Cleveland Building Trades Apprenticeship Fair

A record crowd attended a late October Cleveland Building Trades Apprenticeship Fair.

Hosted by the Cleveland Building and Construction Trades Council and the Cleveland Building Trades Tradeswomen Committee, the Oct. 24 event took place at the Pipefitters Local 120 Hall. Open to the public, the Apprenticeship Fair drew more than 300 people, who were interested in learning about the advantages of starting a career in the building trades.

Cleveland Building Trades Apprenticeship Fair

More than 300 people attended the Cleveland Building Trades Apprenticeship Fair.

“I am very happy with the turnout,” said Doreen Cannon, President of Plumbers Local 55 and President of the Cleveland Building Trades Tradeswomen Committee. “This was our fourth career fair over the last two years and we had the largest number sign-in to date at this one.”

The record crowd was a diverse group, as women and minorities accounted for an estimated one-third of those in attendance. Additionally, a good number of high school students attended the event.

A registered apprenticeship program with any of the Cleveland Building Trades affiliated unions offer men and women, regardless of race or gender, the ability to learn a craft in the building trades while earning a livable wage and benefits.

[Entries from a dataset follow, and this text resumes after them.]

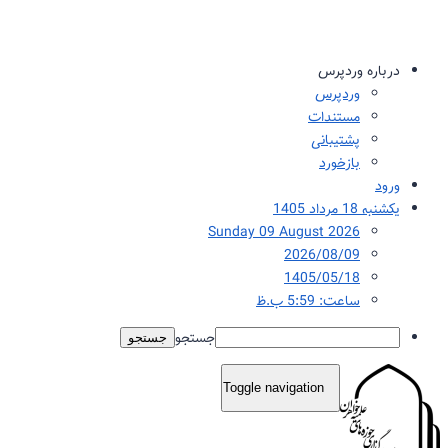
درباره وردپرس
وردپرس
مستندات
پشتیبانی
بازخورد
ورود
یکشنبه 18 مرداد 1405
Sunday 09 August 2026
2026/08/09
1405/05/18
ساعت: 5:59 ب.ظ
جستجو
Toggle navigation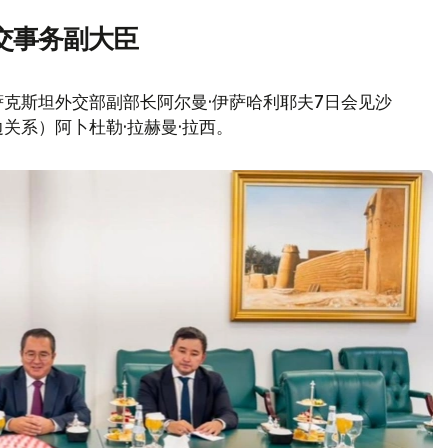
交事务副大臣
克斯坦外交部副部长阿尔曼·伊萨哈利耶夫7日会见沙
关系）阿卜杜勒·拉赫曼·拉西。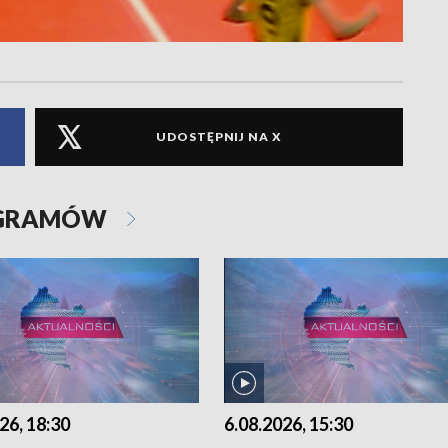
UDOSTĘPNIJ NA X
OGRAMÓW
26, 18:30
6.08.2026, 15:30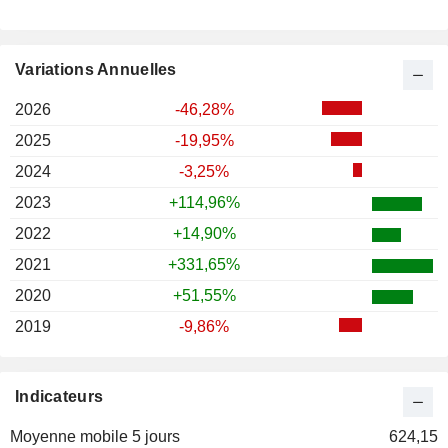
Variations Annuelles
2026
-46,28%
2025
-19,95%
2024
-3,25%
2023
+114,96%
2022
+14,90%
2021
+331,65%
2020
+51,55%
2019
-9,86%
Indicateurs
Moyenne mobile 5 jours
624,15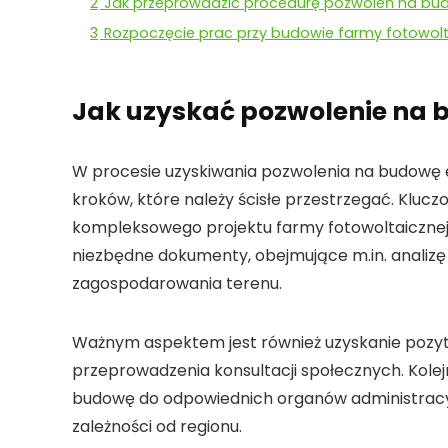
2
Jak przeprowadzić procedurę pozwoleń na bud
3
Rozpoczęcie prac przy budowie farmy fotowolt
Jak uzyskać pozwolenie na b
W procesie uzyskiwania
pozwolenia na budowę e
kroków
, które należy ścisłe przestrzegać. Kl
kompleksowego projektu
farmy fotowoltaicznej
niezbędne dokumenty
, obejmujące m.in. anali
zagospodarowania terenu
.
Ważnym aspektem jest również uzyskanie
pozyt
przeprowadzenia konsultacji społecznych. Kole
budowę
do odpowiednich organów administracyj
zależności od regionu.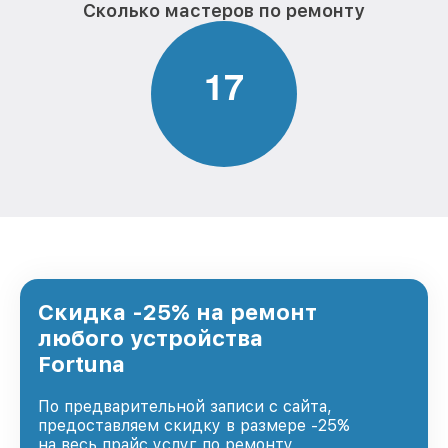
Сколько мастеров по ремонту
1
7
Скидка -25% на ремонт
любого устройства
Fortuna
По предварительной записи с сайта,
предоставляем скидку в размере -25%
на весь прайс услуг по ремонту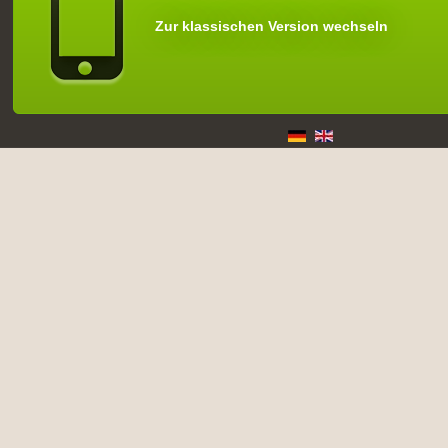
Zur klassischen Version wechseln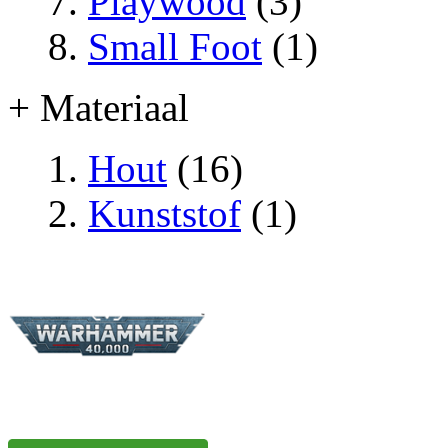
Playwood
(3)
Small Foot
(1)
+ Materiaal
Hout
(16)
Kunststof
(1)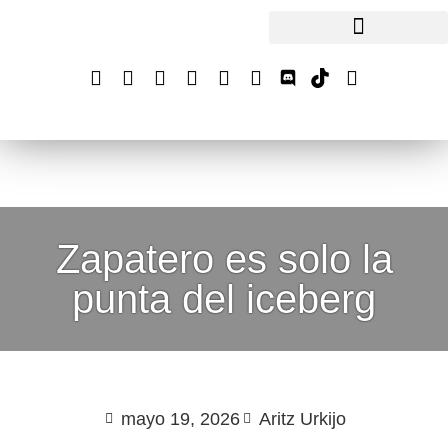
Zapatero es solo la
punta del iceberg
mayo 19, 2026
Aritz Urkijo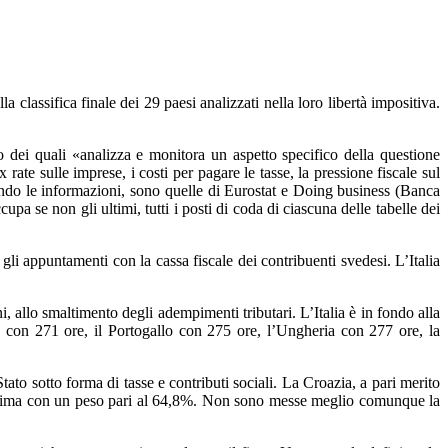
lla classifica finale dei 29 paesi analizzati nella loro libertà impositiva.
o dei quali «analizza e monitora un aspetto specifico della questione
rate sulle imprese, i costi per pagare le tasse, la pressione fiscale sul
borando le informazioni, sono quelle di Eurostat e Doing business (Banca
pa se non gli ultimi, tutti i posti di coda di ciascuna delle tabelle dei
gli appuntamenti con la cassa fiscale dei contribuenti svedesi. L’Italia
 allo smaltimento degli adempimenti tributari. L’Italia è in fondo alla
ia con 271 ore, il Portogallo con 275 ore, l’Ungheria con 277 ore, la
ato sotto forma di tasse e contributi sociali. La Croazia, a pari merito
a ultima con un peso pari al 64,8%. Non sono messe meglio comunque la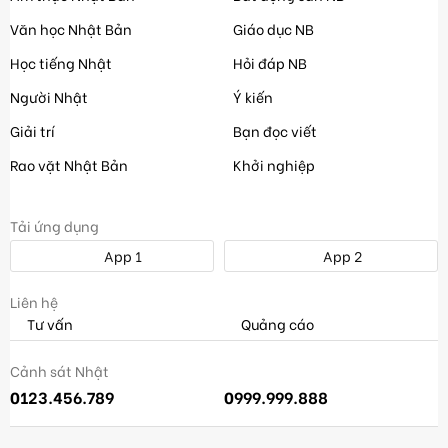
Văn học Nhật Bản
Giáo dục NB
Học tiếng Nhật
Hỏi đáp NB
Người Nhật
Ý kiến
Giải trí
Bạn đọc viết
Rao vặt Nhật Bản
Khởi nghiệp
Tải ứng dụng
App 1
App 2
Liên hệ
Tư vấn
Quảng cáo
Cảnh sát Nhật
0123.456.789
0999.999.888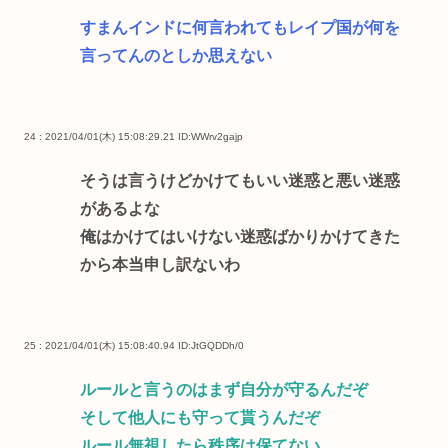
すまんインドに何言われてもレイプ国が何を
言ってんのとしか思えない
24 : 2021/04/01(木) 15:08:29.21
ID:WWrv2gajp
そうは言うけどかけてもいい迷惑と悪い迷惑
があるよな
俺はかけてはいけない迷惑ばかりかけてきた
から本当申し訳ないわ
25 : 2021/04/01(木) 15:08:40.94
ID:JtGQDDh/0
ルールと言うのはまず自分が守るんだぞ
そして他人にも守って貰うんだぞ
ルール無視したら秩序は保てない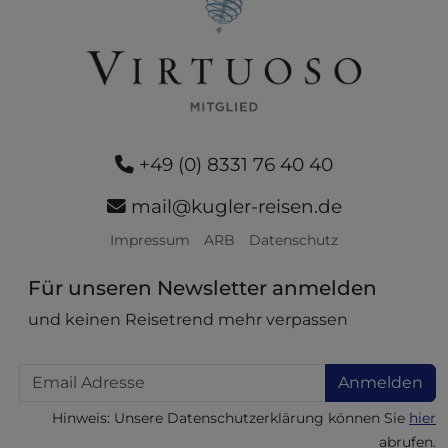
+49 (0) 8331 76 40 40
mail@kugler-reisen.de
Impressum
ARB
Datenschutz
Für unseren Newsletter anmelden
und keinen Reisetrend mehr verpassen
Email
Anmelden
Hinweis: Unsere Datenschutzerklärung können Sie
hier
abrufen.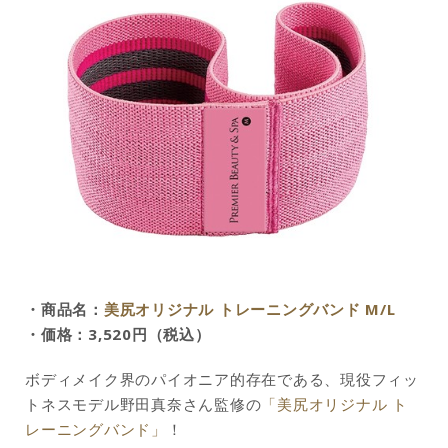
・商品名：
美尻オリジナル トレーニングバンド M/L
・価格：3,520円（税込）
ボディメイク界のパイオニア的存在である、現役フィッ
トネスモデル野田真奈さん監修の
「美尻オリジナル ト
レーニングバンド」
！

“It still amazes me so many people are surprised by Cleveland Building and Construction Trades Council affiliated unions’ apprenticeship programs and what they have to offer,” said Cannon. “They are pleasantly surprised when they hear these are earn while you learn programs. Most people do not realize a 40-hour-a-week job is part of the training, and benefits are also an item asked about frequently.”

Representatives from 13 area trades were on hand to discuss how apprenticeships can lead to fulfilling careers and answer any questions attendees had about their specific trade or their apprenticeship program.

Cleveland Building Trades Apprenticeship Fair

Roughly one third of Apprenticeship Fair attendees were women and minorities.

Cannon said it is important for anyone interested in a trade to have the opportunity to speak directly to a tradesman or tradeswomen, and the event gives them the chance to ask questions that can only be answered by someone in the field.

In addition to journeymen, some apprentices were also on hand to speak to the younger attendees.

“Our apprentices are very helpful,” said Cannon. “They (apprentices) are excited about their programs and that comes across to the attendees.”